差不多摸清楚外面的情况,我开始试着规划方案。
这里到处是监控和录像,没有一丁点隐私可言。好在我和胡子有默契,被分开关押的情况下,用指甲摩擦铁笼,制造出摩斯密码的频率,用以沟通。
胡子是神偷,那些锁拦不住他。
最大的问题,是厂区的食人狗。岗哨基本布置在山坳的高处,向外建设,那些狗反而是我们逃跑的最大阻碍。
不用怀疑。
两条食人狗咬死一个健壮的成年人轻轻松松。这些狗受过训练,先啃人脚脖子把人拽翻,接着就噬人喉咙,一点不带犹豫。
吃了人肉,这些狗膘肥体壮,跟牛犊子一样,打起来我们根本没优势。
长期被这么折磨,体力、能力、营养,都跟不上。
黄师爷道:“万物相生相克,这些食人狗无非仗着黑爷的势,才敢草菅人命。我倒是听过一种民间偏方,你们知道杀狗人不?”
狗这种东西,在古代除了看家护院,也是餐桌的一锅肉。
直到满清入关。
满人打猎,视狗如命,把这种习俗带进来,渐渐地,杀狗人才少了。
黄师爷博古通今,道:“再凶的狗,哪怕藏獒,杀狗人往那一站,都能把它吓尿了。用玄学的说法,这是身上有煞气,攥着狗命。其实是杀狗人往身上涂了虎尿,狗最怕这东西,不管什么品种的。”
黄师爷一席话,倒是提供了某种可能性。
胡子道:“你拉倒吧,这地方上哪搞老虎尿,你不说弄把机关枪,让胡爷见谁就突突谁。”
黄师爷一抹头发,屁颠屁颠道:“嘿,两位,用嘴巴忽悠人,是我这行的本事,你们瞧好了吧。不过我不擅长打架,真要突围出去,还需两位相助。”
我心道,你这个老东西够鸡贼的。
出主意你来,趟雷我们去。
眼下不是跟黄师爷斤斤计较的时候,我便让黄师爷想办法,弄到虎尿。
黄师爷眼睛滴溜溜乱转,一直等待机会。
下午的时候,两个打手过来给我们抽血,其中一个骂骂咧咧:“你小子最近走路病恹恹的,咋了,那女人这么给劲,把你魂都抽走了?”
“嘿,你是不知道啊,舒坦,那娘们够劲,趴她肚皮上,少活十年都乐意。
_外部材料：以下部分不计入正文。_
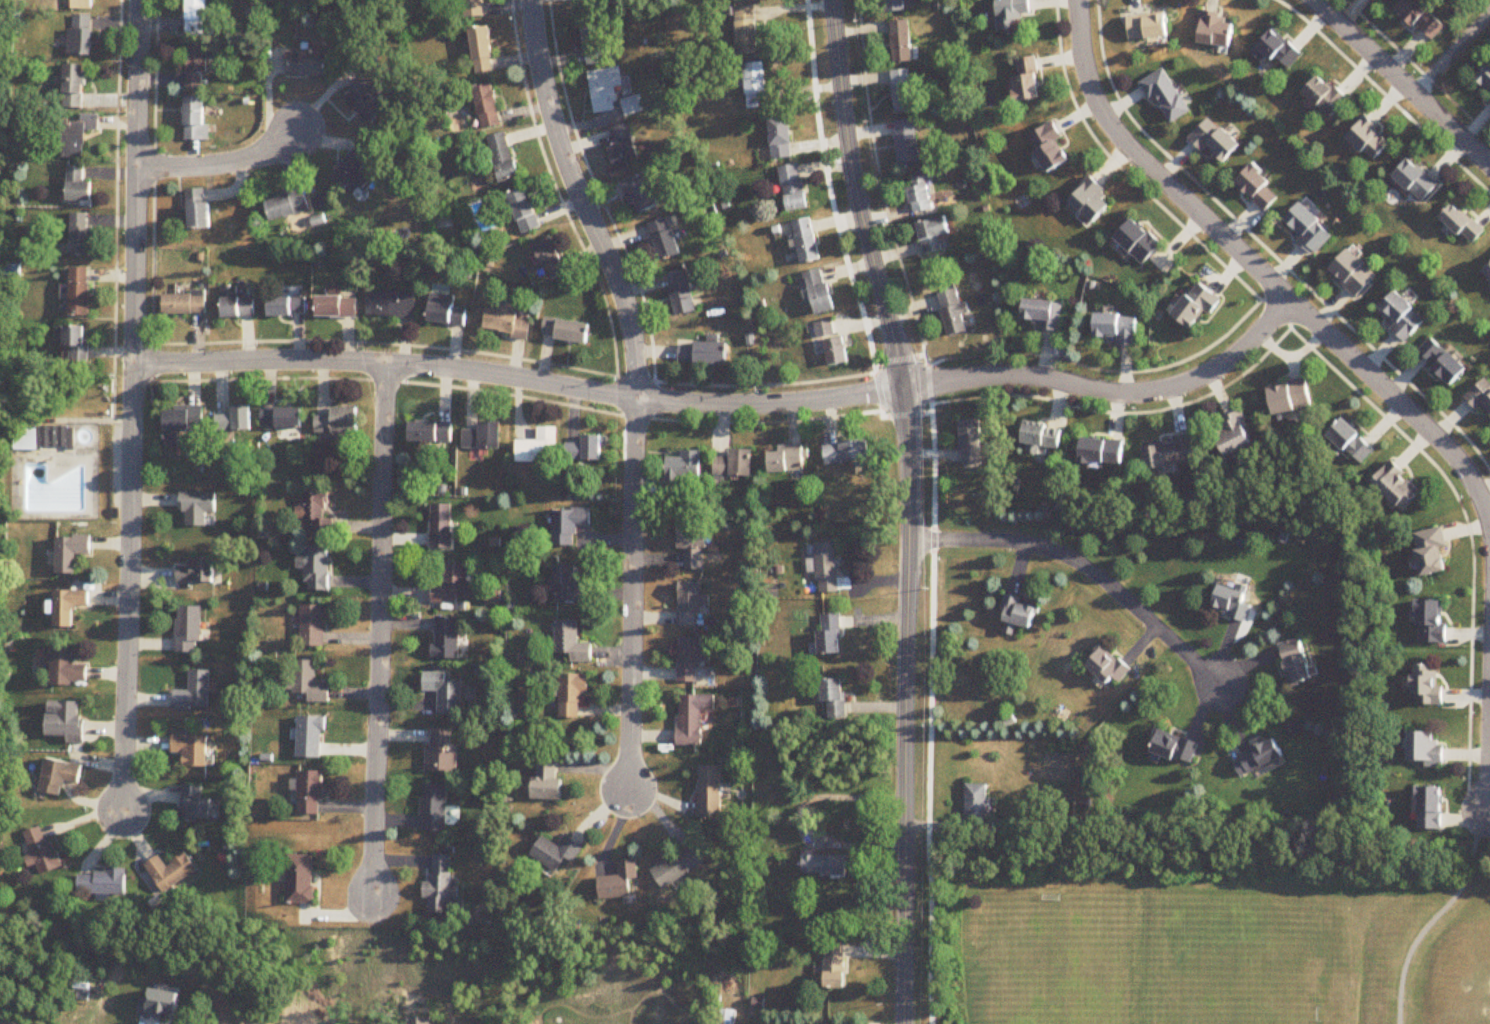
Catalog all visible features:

我还真有些吃不消,忒他妈的烈了。瞧瞧,给我肩膀咬的,没一块好肉。”
“呵,你他妈少嘚瑟,吹吧,再厉害的女人我都玩过。”
“两位爷,两位爷。”
黄师爷从铁笼挤出半张脸,又是讨好又是谄媚。
肾亏的那个人一脚踢过去:“老东西,你鬼鬼祟祟干啥,找打?”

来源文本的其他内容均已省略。